The hope was that as
the Sugan and SpeakEasy moved into the newer spaces that the older theaters would bring other companies to the fore. Zeitgeist Stage Company had an excellent production of Joe Penhall's clever British play, ''Blue/Orange," but I didn't see anything else to attract those hypothetical out-of-towners. Tony Kushner's ''Homebody/Kabul" by Boston Theatre Works was a particular disappointment.

(I have a whole dissection of the Homebody critical reception on earlier posts.)

So the smaller companies get brushed away with a wave of the hand. And the established conglomerates are fed table scraps from the critical buffet. So the secret to developing a world class theatre town is doing the best of what is done elsewhere. Oh, and also having lots of stars, and of course, we can't forget doing away with this laborious Boston trend of hiring local talent...(pleasant dreams local actors.)

One can make too much of developing a local scene. At its best -- Harold Pinter's ''The Homecoming" -- the Merrimack Repertory Theatre, which casts mostly from out of town, reminds you how refreshing it can be to not see the usual suspects.

Where is Ryan Landry in this article? Where is 11:11? Where is Rose Carlson and the great job she is doing running the Piano Factory, taking up the slack for the space lost from the closing of the Leland Center, and producing her Dragonfly Festival?

Something I have developed over the past few years is an understanding of critical distance.
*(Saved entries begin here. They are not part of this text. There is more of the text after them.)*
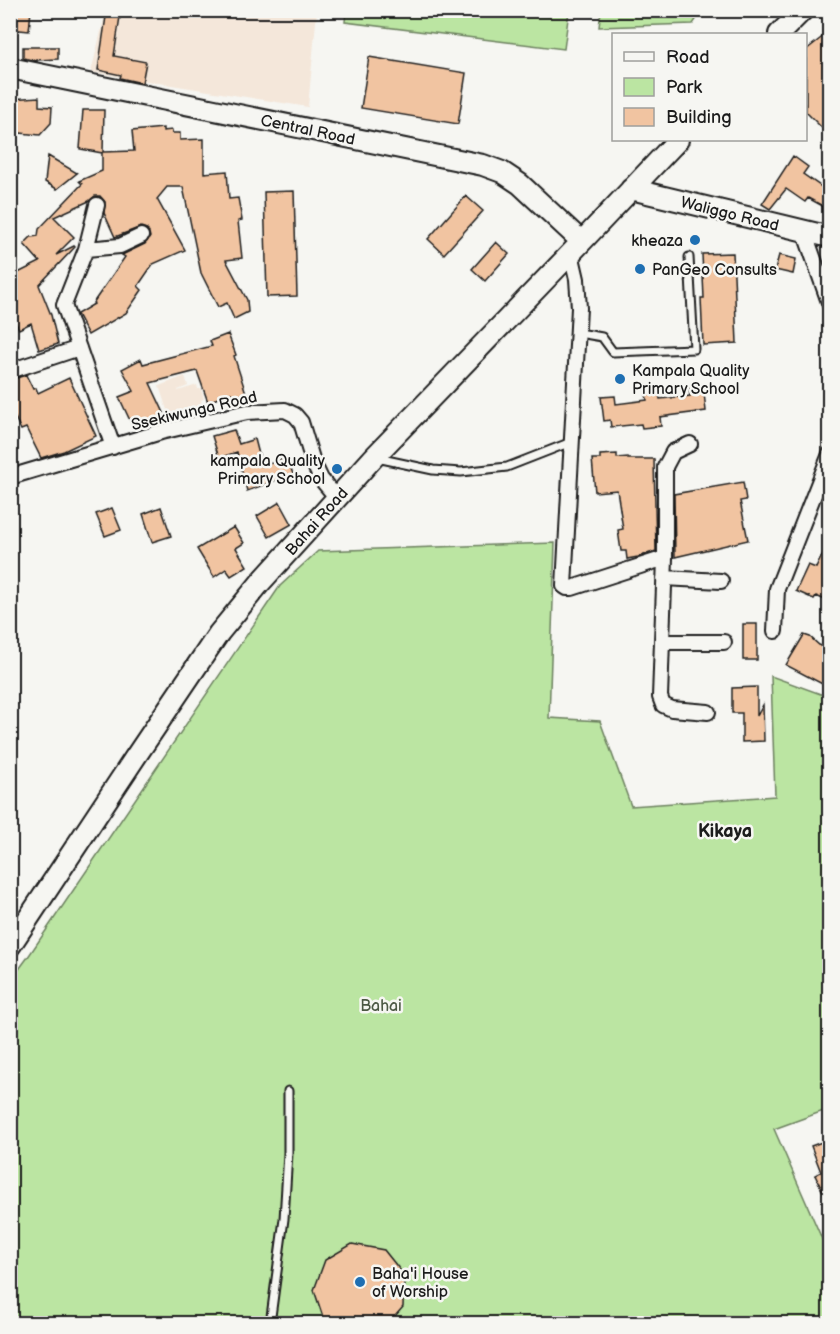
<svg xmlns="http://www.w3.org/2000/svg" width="840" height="1334" font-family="'Balsamiq Sans',sans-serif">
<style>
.built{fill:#f4e7da}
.green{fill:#bbe5a2;stroke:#6c805f;stroke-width:1.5}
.building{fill:#f1c4a1;stroke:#1c1c1c;stroke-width:1.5}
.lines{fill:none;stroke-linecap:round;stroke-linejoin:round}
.lane-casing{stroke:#1c1c1c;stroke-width:11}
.street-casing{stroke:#1c1c1c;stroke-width:18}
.secondary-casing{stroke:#1c1c1c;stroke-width:24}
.lane{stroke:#f6f6f2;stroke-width:7}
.street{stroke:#f6f6f2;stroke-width:14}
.secondary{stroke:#f6f6f2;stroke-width:20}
.poi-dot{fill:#1f6fb2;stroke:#f6f6f2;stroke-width:2}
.labels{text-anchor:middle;stroke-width:5;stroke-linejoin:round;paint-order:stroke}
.street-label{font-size:16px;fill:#1c1c1c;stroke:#f6f6f2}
.poi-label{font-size:16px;fill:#1c1c1c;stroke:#f6f6f2;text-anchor:start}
.park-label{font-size:16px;fill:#4c5844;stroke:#f6f6f2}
.neighbourhood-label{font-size:18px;font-weight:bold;fill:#1c1c1c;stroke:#f6f6f2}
</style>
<rect width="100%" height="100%" fill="#f6f6f2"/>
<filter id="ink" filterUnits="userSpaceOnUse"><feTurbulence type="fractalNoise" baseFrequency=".0167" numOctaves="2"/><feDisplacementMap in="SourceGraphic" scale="12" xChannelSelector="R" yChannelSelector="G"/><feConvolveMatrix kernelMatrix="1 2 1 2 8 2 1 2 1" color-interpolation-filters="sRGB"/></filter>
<g filter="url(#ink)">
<!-- built -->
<path class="built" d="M106,11H317L308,107L91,72Z
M185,376L188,386L178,390V391L197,385L198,389H201L204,399L201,400L205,412L184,420L182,414L170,419L159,386Z"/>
<!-- green -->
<path class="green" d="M346,11V10L569,11L564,49L345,22Z
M601,11V10L702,11L693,24L599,27Z
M555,543L549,718L600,721L631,806L775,796L771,676L829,697V1109L774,1129L829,1255V1323L11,1324V980L28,957L280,586L318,551Z"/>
<!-- building -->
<path class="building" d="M10,10H31L29,31L10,29Z
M107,10H121L114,56L146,62L142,83L120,78L121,75L98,70Z
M830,31V123L823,129L806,112V50Z
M23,47H58V59L37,60V61L23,58Z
M369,57L466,73L458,124L361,108Z
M39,97V106L52,107L51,123L40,135L10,132V99Z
M83,110H104L103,152L134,151L132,131L163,128V131L172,130V133H180V140L204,139V173L227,171L229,199L238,198L242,220L238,221L242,258L226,260L247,300L248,312L234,319L227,303L218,307L201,273L183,187H167L157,199L185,250L153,264L138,286L142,290L126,313L88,335L77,314L94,304L93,303L125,257L122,255L145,244L150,237L149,233L147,229L141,227L115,237L104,213L105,202L100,196H95L89,201L54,217L74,237L56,255L74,246L75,247L39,285L51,315L58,344L39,350L31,323L19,329L13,317L16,316L10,303V277L40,262L24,244L31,237L38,236L39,229L82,184L79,181L102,171V153L80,149Z
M48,156L77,173L57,189L45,182Z
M793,156L808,167L803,174L830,193V210L808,198L805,202L786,189L770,209L762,204Z
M294,191L297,296L267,297L264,192Z
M466,196L483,211L444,254L428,239Z
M496,242L509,254L485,281L472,269Z
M733,253L737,343L703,345L701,298H704L702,254Z
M779,255L796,259L793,274L775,270Z
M228,334L236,355L234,356L246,393L232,399L231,393L208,402L197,371L150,383L165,415L134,429L119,397L134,391L122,369L141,359L143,364L212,346L210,341Z
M26,375L33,389L36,388L38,393L69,378L96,436L64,451L41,458L26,428L21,430L10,407V380Z
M703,384L706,411L660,417L661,426L642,428L641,424L611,427L610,420L604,421L601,397L615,396L616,404L647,400L646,393L659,391L660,399L690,396L689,386Z
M234,430L239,444L255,439L262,466L287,458L293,474L247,491L237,452L219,458L212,436Z
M617,454V458L628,457V459H654L656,551L638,557L627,559L626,551H621L618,530L623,529L617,490L595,492L592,459H600V455Z
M743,482L746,500L740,501L748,540L675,557L674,494Z
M280,502L292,524L269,537L257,516Z
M161,507L171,536L152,542L143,514Z
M112,508L121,530L105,536L96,514Z
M234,527L244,543L236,548L247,566L231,576L226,569L214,577L197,549Z
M830,539V602L816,596L814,599L796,591L808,565L816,568Z
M743,624H757V660H743Z
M804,635L810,637L819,645L830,649V688L786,665Z
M757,687V716L763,705L764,741L742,742V713H732V688Z
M830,1139V1207L815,1175L821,1172L811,1146Z
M352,1244L384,1250L404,1275L403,1307L389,1323H330L324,1320L314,1290L325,1260Z"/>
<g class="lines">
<defs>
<path id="lane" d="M579,333L602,337L613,352L694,349L689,257
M377,458L433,470L461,472L507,467L571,442
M270,1324L284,1219L288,1153V1091"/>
<path id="street" d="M97,205L86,249L64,305L113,447
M804,231L830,305
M86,249L120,246L141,236
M571,253L577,279L579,308L564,586L567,588H572L665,558V467L673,452L690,444
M10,371L79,348
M10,477L161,432L247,412L285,410L295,415L301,422L313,462L321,479L337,498
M665,558L660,697L663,705L672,709L708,712
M664,578L721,581
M775,631L777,589L830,454
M662,642H724"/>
<path id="secondary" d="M779,34L803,10
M10,68L483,165L502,172L520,184L581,241
M631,189L830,237
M10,946L136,756L219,633L260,583L374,457L571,253L678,140"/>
</defs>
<!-- lane casing -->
<use href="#lane" class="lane-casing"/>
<!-- street casing -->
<use href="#street" class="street-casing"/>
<!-- secondary casing -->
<use href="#secondary" class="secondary-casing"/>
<!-- lane -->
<use href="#lane" class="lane"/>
<!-- street -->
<use href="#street" class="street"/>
<!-- secondary -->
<use href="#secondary" class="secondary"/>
</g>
</g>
<!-- markers -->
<g class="poi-dot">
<circle cx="695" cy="240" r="6"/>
<circle cx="640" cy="269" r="6"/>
<circle cx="620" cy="379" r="6"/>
<circle cx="337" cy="469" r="6"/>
<circle cx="360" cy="1282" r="6"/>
</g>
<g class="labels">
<!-- street labels -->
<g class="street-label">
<text transform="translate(308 129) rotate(12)" y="6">Central Road</text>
<text transform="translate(730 213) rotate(14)" y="6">Waliggo Road</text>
<text transform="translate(194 410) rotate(-13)" y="6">Ssekiwunga Road</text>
<text transform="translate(316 521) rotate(-48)" y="6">Bahai Road</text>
</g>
<!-- poi labels -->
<g class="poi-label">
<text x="683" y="246" text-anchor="end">kheaza</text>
<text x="652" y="275">PanGeo Consults</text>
<text x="632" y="376">Kampala Quality<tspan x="632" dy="18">Primary School</tspan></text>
<text x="325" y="466" text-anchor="end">kampala Quality<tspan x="325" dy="18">Primary School</tspan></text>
<text x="372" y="1279">Baha'i House<tspan x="372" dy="18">of Worship</tspan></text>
</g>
<!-- park labels -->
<g class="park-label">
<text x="381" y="1011">Bahai</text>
</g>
<!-- neighbourhood labels -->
<g class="neighbourhood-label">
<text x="725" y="837">Kikaya</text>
</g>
</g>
<!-- margin -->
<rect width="840" height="1334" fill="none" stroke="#f6f6f2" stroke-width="36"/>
<rect x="18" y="18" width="804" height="1298" fill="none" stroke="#1c1c1c" stroke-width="2" filter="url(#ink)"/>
<!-- legend -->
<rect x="612" y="33" width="195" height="108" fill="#f6f6f2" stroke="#9f9f9c" stroke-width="1.5"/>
<rect x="624" y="52" width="30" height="9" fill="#f6f6f2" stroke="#9f9f9c" stroke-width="1.5"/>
<text x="666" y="63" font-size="18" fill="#1c1c1c">Road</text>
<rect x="624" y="78" width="30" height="18" fill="#bbe5a2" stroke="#9f9f9c" stroke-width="1.5"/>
<text x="666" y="93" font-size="18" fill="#1c1c1c">Park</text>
<rect x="624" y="108" width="30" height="18" fill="#f1c4a1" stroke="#9f9f9c" stroke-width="1.5"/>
<text x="666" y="123" font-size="18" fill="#1c1c1c">Building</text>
</svg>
I used to be baffled at the mainstream critics' refusal to acknowledge smaller theatre. And in fact, I am still shaking my head when I see the Elliot Norton awards honor plays that have had long successful New York runs as "Fringe." (Another post I want to write about.)

However, after the Critics panel last year and reading so much about criticism over the last two years, I understand the danger of critical advocacy for a theatre scene and for a critic's reputation. It is hard for an Ed Seigel in a piece like this to be suggesting people go to see "anything" done at some of the smaller theatre companies, or fringe theatres around town. It is really hit or miss with most of us. And mind you, I am not making illogical exceptions for myself. But my question is, why feed the larger houses your advocacy, then?

It is apparent to anybody who follows the Boston Theatre Scene at all closely that the ART, while a risk taking company, has many missteps, and what is troubling is that I believe Ed Seigel thinks that there is always something redeeming in the production. A comment I have heard frequently is, "the set is almost worth the price of admission." Things like this trouble me because what starts to happen is a separation begins between companies without resources and those with resources.

The definition of "production value" starts to veer off the rails without an adjustment for ticket price. So, in this model advocacy of the American Repertory Theatre becomes less risky because the audience will believe it has gotten its money's worth some way or another. The more they pay, the less chance of being disappointed because at least they will have seen a Nathan Lane or maybe an incredible set. And they will have comfortable seats.

However, for the price of one ART ticket, they could see several Rough and Tumble, Company One, 11:11, or Devanaugh shows. I think basically it all comes out in a wash when looked at this way.

I think we will not grow-up until the climate of this theatre community becomes open to risk, adventure, and yes, potential for failure.